Based upon the rationale of Dowling v. Orleans Parish Democratic Committee, 235 La. 62, 102 So.2d 755 (1958), I am of the opinion that these allegations meet the statutory requirement of specific grounds and specific illegalities or frauds. To require that the contestant additionally name each of the 2400 or so allegedly fraudulent voters and the commissioners at the various precincts presents to me a rather insurmountable obstacle in the limited time afforded by statute.
I agree that the other grounds of contest relied upon are either too generally alleged or are removed from consideration by the case of Smith v. Washington Parish Democratic Committee, 239 La. 827, 120 So.2d 257 (1960), but that case did not pass upon the illegality stated above. Although this ground is mentioned in that case, an examination of the final issues presented by the 252 contested votes therein discloses that none of those votes were cast by voters who did not personally appear to vote.

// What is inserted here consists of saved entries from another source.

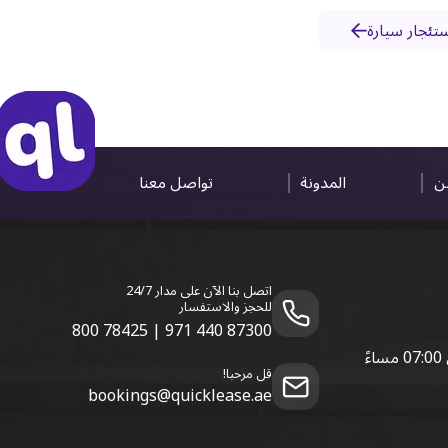
تئجار سيارة
ين
المدونة
تواصل معنا
اتصل بنا الآن على مدار 24/7
للحجز والاستفسار
800 78425
|
971 440 87300
قل مرحبا!
bookings@quicklease.ae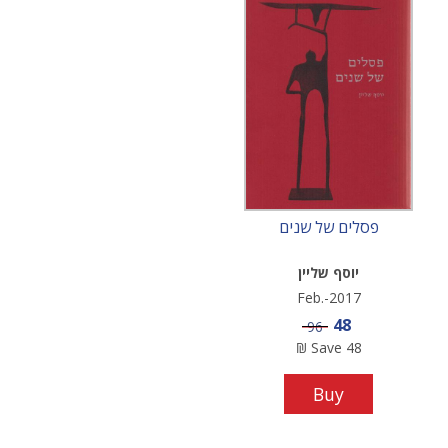
פסלים של שנים
יוסף שליין
Feb.-2017
Sale price
48
Price
96
₪
Save
48
Buy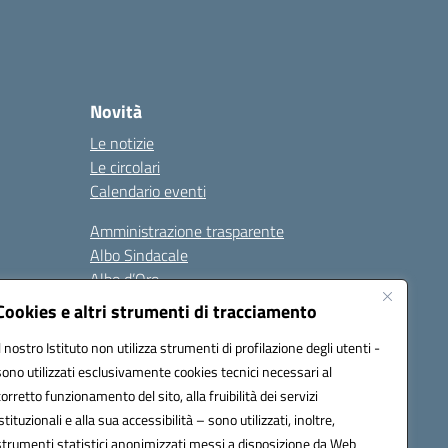
Novità
Le notizie
Le circolari
Calendario eventi
Amministrazione trasparente
Albo Sindacale
Albo d’Oro
Sicurezza
Cookies e altri strumenti di tracciamento
Erasmus
Il nostro Istituto non utilizza strumenti di profilazione degli utenti -
sono utilizzati esclusivamente cookies tecnici necessari al
Seguici su:
corretto funzionamento del sito, alla fruibilità dei servizi
istituzionali e alla sua accessibilità – sono utilizzati, inoltre,
strumenti statistici anonimizzati messi a disposizione da Web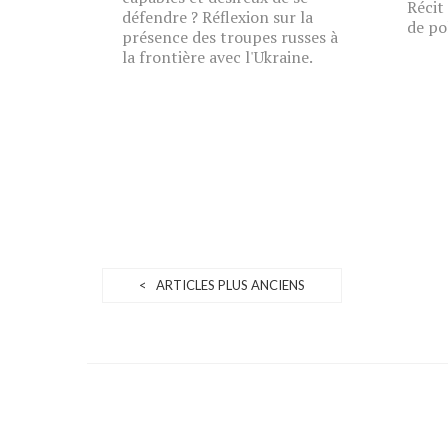
Récit
défendre ? Réflexion sur la
de po
présence des troupes russes à
la frontière avec l'Ukraine.
< ARTICLES PLUS ANCIENS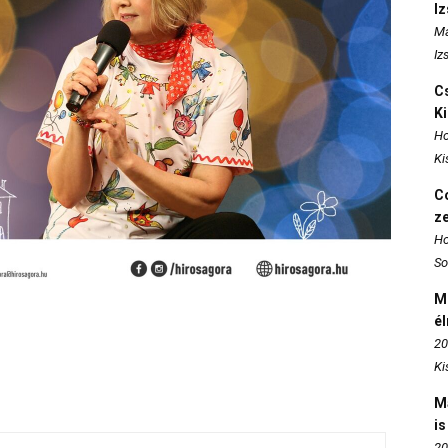
I
Ma
Iz
Cs
K
Ho
Ki
Co
z
Ho
So
M
é
20
Ki
M
is
20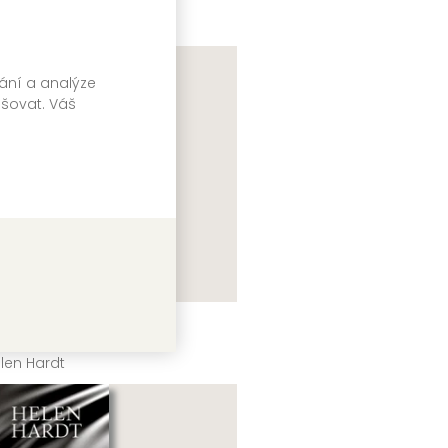
vání a analýze
pšovat. Váš
kouzlení
len Hardt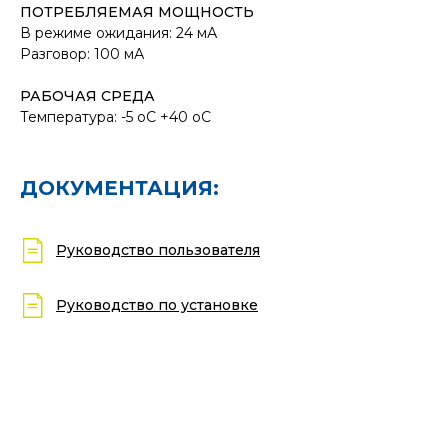
ПОТРЕБЛЯЕМАЯ МОЩНОСТЬ
В режиме ожидания: 24 мА
Разговор: 100 мА
РАБОЧАЯ СРЕДА
Температура: -5 oC +40 oC
ДОКУМЕНТАЦИЯ:
Руководство пользователя
Руководство по установке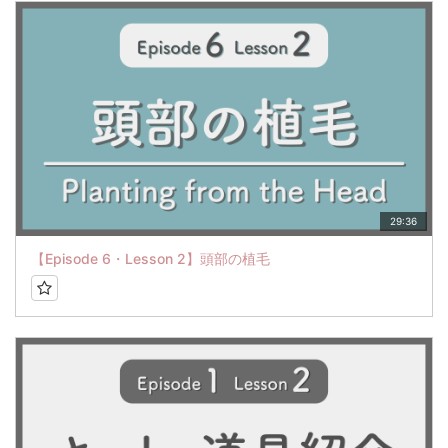
29:36
【Episode 6・Lesson 2】頭部の植毛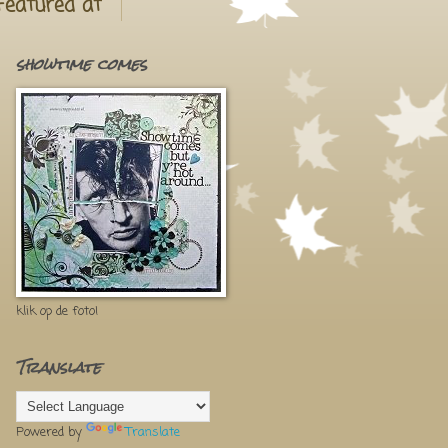
Featured at
showtime comes
klik op de foto!
Translate
Powered by
Translate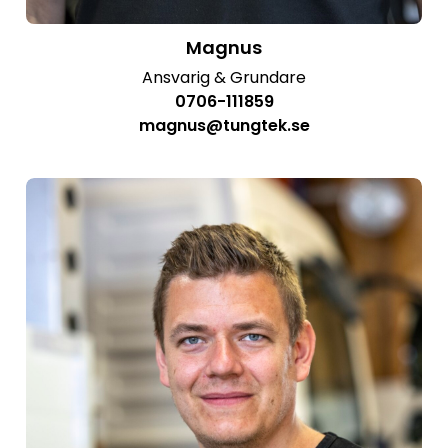
Magnus
Ansvarig & Grundare
0706-111859
magnus@tungtek.se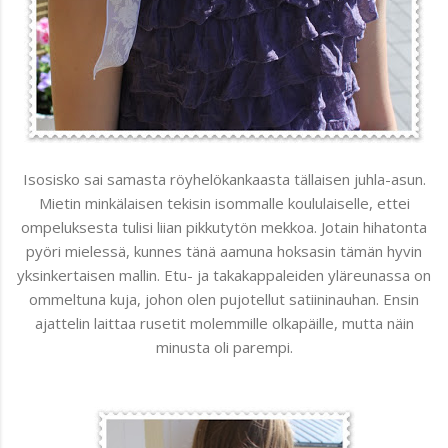
Isosisko sai samasta röyhelökankaasta tällaisen juhla-asun.
Mietin minkälaisen tekisin isommalle koululaiselle, ettei
ompeluksesta tulisi liian pikkutytön mekkoa. Jotain hihatonta
pyöri mielessä, kunnes tänä aamuna hoksasin tämän hyvin
yksinkertaisen mallin. Etu- ja takakappaleiden yläreunassa on
ommeltuna kuja, johon olen pujotellut satiininauhan. Ensin
ajattelin laittaa rusetit molemmille olkapäille, mutta näin
minusta oli parempi.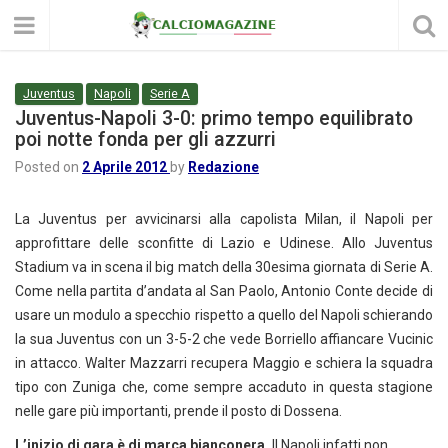
Juventus
Napoli
Serie A
Juventus-Napoli 3-0: primo tempo equilibrato
poi notte fonda per gli azzurri
Posted on
2 Aprile 2012
by
Redazione
La Juventus per avvicinarsi alla capolista Milan, il Napoli per
approfittare delle sconfitte di Lazio e Udinese. Allo Juventus
Stadium va in scena il big match della 30esima giornata di Serie A.
Come nella partita d’andata al San Paolo, Antonio Conte decide di
usare un modulo a specchio rispetto a quello del Napoli schierando
la sua Juventus con un 3-5-2 che vede Borriello affiancare Vucinic
in attacco. Walter Mazzarri recupera Maggio e schiera la squadra
tipo con Zuniga che, come sempre accaduto in questa stagione
nelle gare più importanti, prende il posto di Dossena.
L’inizio di gara è di marca bianconera.
Il Napoli infatti non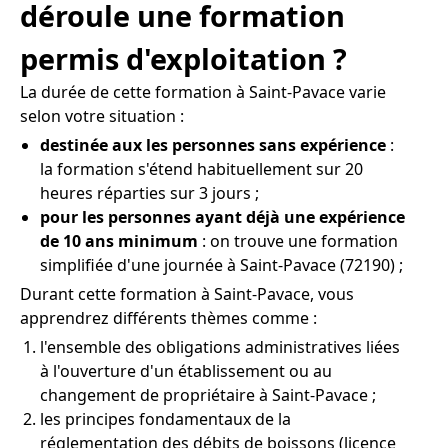
déroule une formation
permis d'exploitation ?
La durée de cette formation à Saint-Pavace varie
selon votre situation :
destinée aux les personnes sans expérience
:
la formation s'étend habituellement sur 20
heures réparties sur 3 jours ;
pour les personnes ayant déjà une expérience
de 10 ans minimum
: on trouve une formation
simplifiée d'une journée à Saint-Pavace (72190) ;
Durant cette formation à Saint-Pavace, vous
apprendrez différents thèmes comme :
l'ensemble des obligations administratives liées
à l'ouverture d'un établissement ou au
changement de propriétaire à Saint-Pavace ;
les principes fondamentaux de la
réglementation des débits de boissons (licence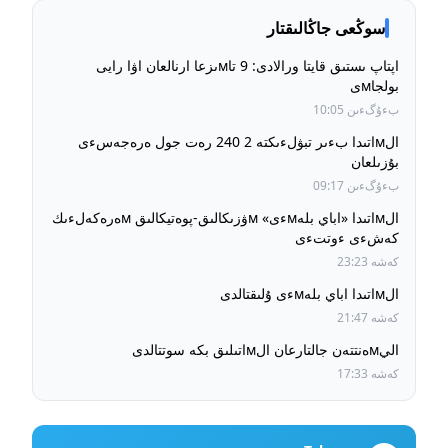
سوڭعى جاڭالىقتار
اپتاپ ىستىق قايتا ورالادى: 9 تاмىزعا ارنالعان اۋا رايى
بولجاмى
بءۇگءىن 10:05
الмاتىدا بءىر تبۋلءىكتە 2 240 رەت جول ەرەجەسءى
بۇزىلعان
بءۇگءىن 09:17
الмاتىدا «اباي بلەмءى» мۋزىكالىق-پوەتيكالىق мەرەكەلءىك
كەشءى ءوتتءى
كەشە 23:23
الмاتىدا اباي بلەмءى ۇلىقتالدى
كەشە 21:47
اليмەنتتەن جالتارعان الмاتىلىق بكە سوتتالدى
كەشە 17:33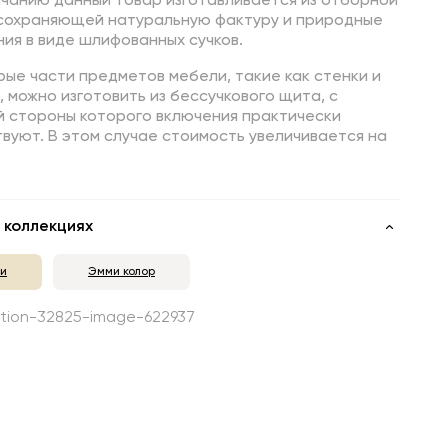
лчанию данный товар изготавливается из отборной
 сохраняющей натуральную фактуру и природные
ия в виде шлифованных сучков.
ые части предметов мебели, такие как стенки и
 можно изготовить из бессучкового щита, с
й стороны которого включения практически
вуют. В этом случае стоимость увеличивается на
 коллекциях
и
Эмми колор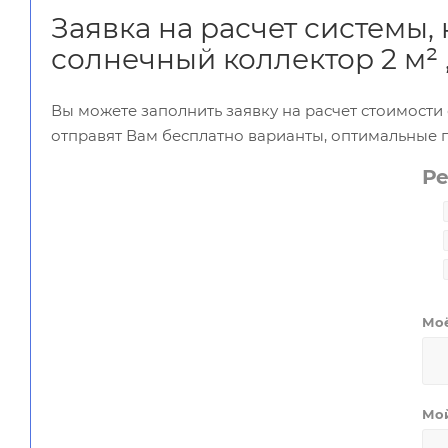
Заявка на расчет системы
солнечный коллектор 2 м² 
Вы можете заполнить заявку на расчет стоимост
отправят Вам бесплатно варианты, оптимальные 
Р
Мо
Мо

Although this dissent is based primarily upon the Dowling case, supra, I cannot subscribe to all of the views expressed therein. The contestant has stated a cause of actipn under the rationale of that case, and should be permitted to have his day in court in order to offer proof of his allegations. I cannot agree that mere failure of a voter to sign the precinct register is sufficient ground of itself to consider the nullity of an election, but fraud is alleged here in an amount sufficient to have judicial inquiry into the fairness of the election and the true expression of the electorate. What the proof of these allegations will be is an entirely different issue.